Characterization and Synergistic Interactions of Fibrobacter succinogenes Glycoside Hydrolases

Department of Molecular and Cellular Biology, University of Guelph, Guelph, Canada

^* To whom correspondence should be addressed. Email: cforsber{at}uoguelph.ca.

	Abstract

The objective of this study was to characterize F. succinogenes glycoside hydrolases from different glycoside hydrolase families and to study their synergistic interactions. The gene encoding a major endoglucanase (endoglucanase 1) of F. succinogenes S85 was identified as cel9B from the genome sequence by reference to internal amino acid sequences of the purified native enzyme. Cel9B and two other glucanases from different families, Cel5H and Cel8B were cloned, overexpressed, and the proteins purified and characterized.

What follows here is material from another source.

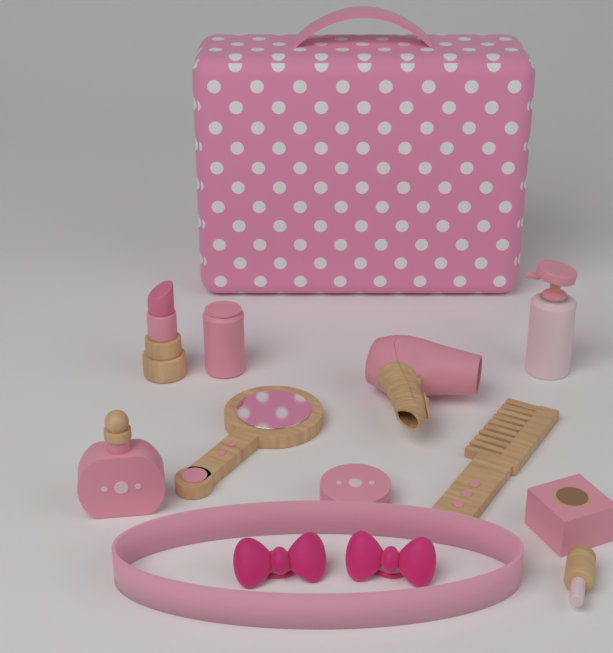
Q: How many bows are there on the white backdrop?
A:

These proteins in conjunction with two predominant cellulases, Cel10A-a chloride-stimulated cellobiosidase, and Cel51A formerly known as endoglucanase 2 (or CelF), were assayed in various combinations to assess their synergistic interactions using ball-milled cellulose. The degree of synergism ranged from 0.6 to 3.7. The two predominant endoglucanases produced by F. succinogenes, Cel9B and Cel51A, were shown to have a synergistic effect of up to 1.67. Cel10A showed little synergy in combination with Cel9B and Cel51A. Mixtures containing all the enzymes gave a higher synergism degree than those containing 2 or 3 enzymes, which reflected the complementarity in their modes of action as well as substrate specificities.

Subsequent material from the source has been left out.